The Federal Deposit Insurance Corp. had planned to shut down the Henderson, Nev., bank on Aug. 29. But the FDIC lacked the authority to close Silver State, which is a state-chartered bank and whose primary regulator is the Nevada Financial Institutions Division. Shortly before the FDIC planned to swoop into Silver State's offices at the start of the Labor Day weekend, the Financial Institutions Division decided to let the bank stay in business, according to people familiar with the matter.

A week later, the state regulator agreed to pull the plug, making Silver State the 11th U.S. bank to fail this year. The FDIC late Friday transferred most of Silver State's deposits to Nevada State Bank, a unit of Zions Bancorp, a Salt Lake City bank with $55 billion assets. The FDIC estimates the failure could cost its already-strained insurance fund up to $550 million.

It's hard to gauge the impact of the weeklong delay in closing Silver State, which grew over-exposed to poorly performing real estate loans. Federal officials say they generally prefer to act sooner rather than later because that can reduce the costs of the government intervention if the bank's financial health is rapidly decaying.

The reason for the takeover delay between Aug. 29 and Sept. 5 is unclear. FDIC spokesman David Barr said the agency had been hovering over Silver State since early August, but the decision of when to close it ultimately fell to the state regulators. Representatives of the Nevada Financial Institutions Division didn't respond to requests for comment.

The move has potential political consequences. Until recently, Andrew McCain, the son of Republican presidential nominee Sen. John McCain sat on Silver State's board. The younger Mr. McCain, 46 years old, was a member of its three-person audit committee, which was responsible for overseeing the company's financial condition.

After five months on Silver State's board, Andrew McCain stepped down July 26, citing "personal reasons." Earlier that week, regulators had intensified their scrutiny of Silver State and began monitoring its financial stability on a daily basis, according to a state regulatory filing. The day before Mr. McCain resigned, another major Nevada bank, First National Bank of Nevada, had failed.

There is no evidence that Mr. McCain committed any wrongdoing or that Sen. McCain had any knowledge of or involvement in the Silver State situation.

Taylor Griffin, a spokesman for Sen. McCain, said Andrew McCain stepped down after realizing that Silver State "needed directors who could devote a great deal of time and attention to guiding the bank through this challenging time. Living in Phoenix and having just accepted the chairmanship of the Phoenix Chamber of Commerce, Andy realized that it would be difficult for him to devote the time and attention that Silver State's shareholders and depositors deserved."

Mr. McCain's ties to Silver State date to 2006, when he became a director of Choice Bank, a small Scottsdale, Ariz., lender that Silver State acquired that year. Choice was smaller than Silver State, but its deteriorating finances have hurt the parent company. Silver State last month took an $18.8 million write-down due to the "continued deterioration" of Choice's credit quality, according to a securities filing.

Mr.

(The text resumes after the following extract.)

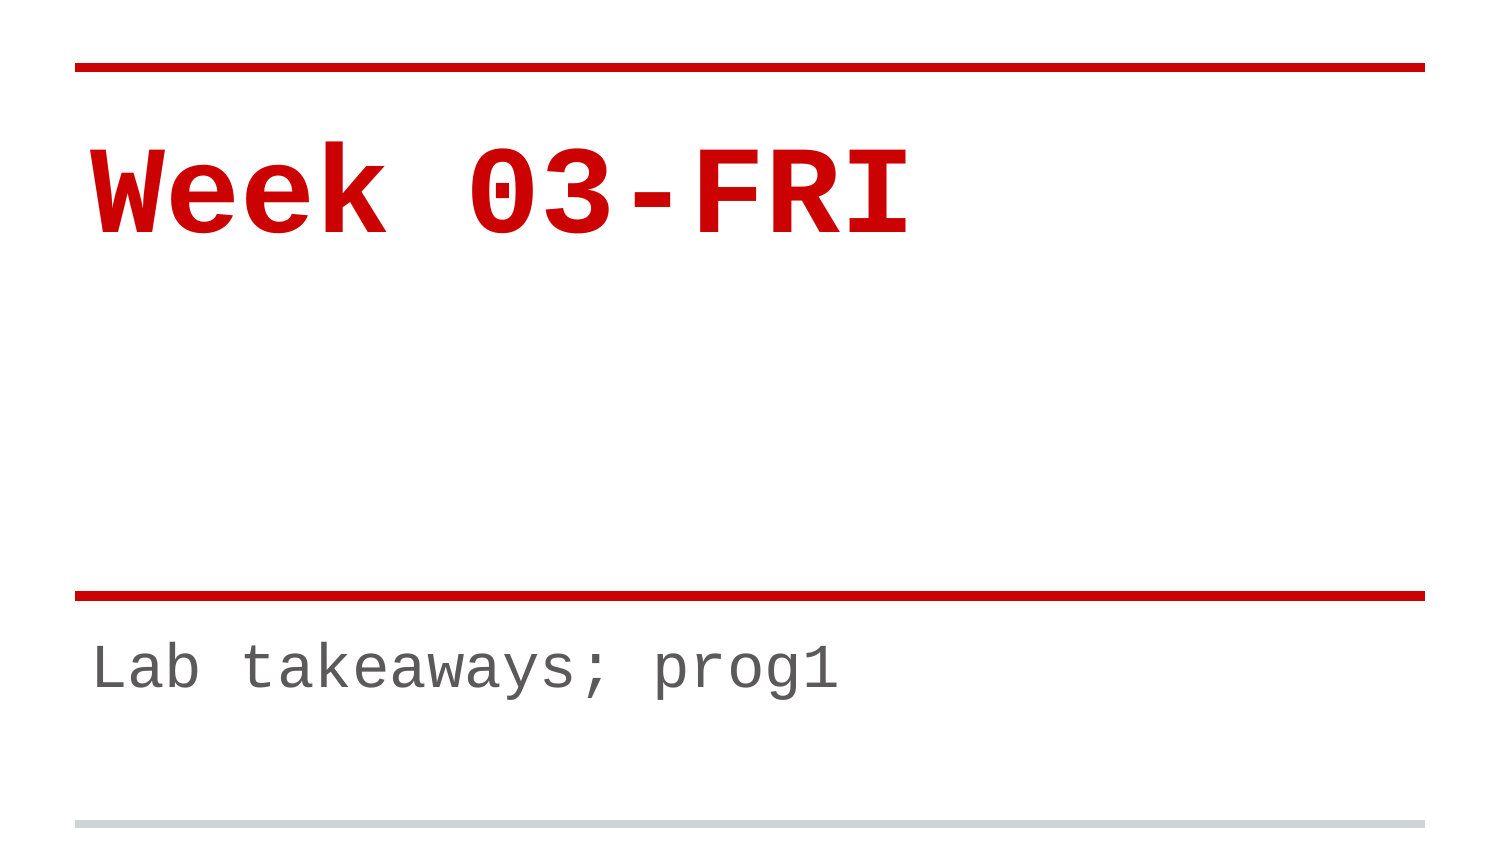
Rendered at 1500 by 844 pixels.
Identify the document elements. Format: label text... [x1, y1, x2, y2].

subtitle Lab takeaways; prog1 [75, 609, 1425, 812]
title Week 03-FRI [75, 92, 1425, 587]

McCain joined Silver State's board and audit committee in February. In June, a routine exam by federal and state regulators found that Silver State "exhibited extremely unsafe and unsound practices and conditions," according to the Nevada Financial Institutions Division.

If Mr. McCain had remained on Silver State's board another four days, his position on the audit committee would have required him to sign off on the company's second-quarter financial statements. Three weeks after Mr. McCainquit, Silver State had to revise those second-quarter numbers to reflect a larger net loss.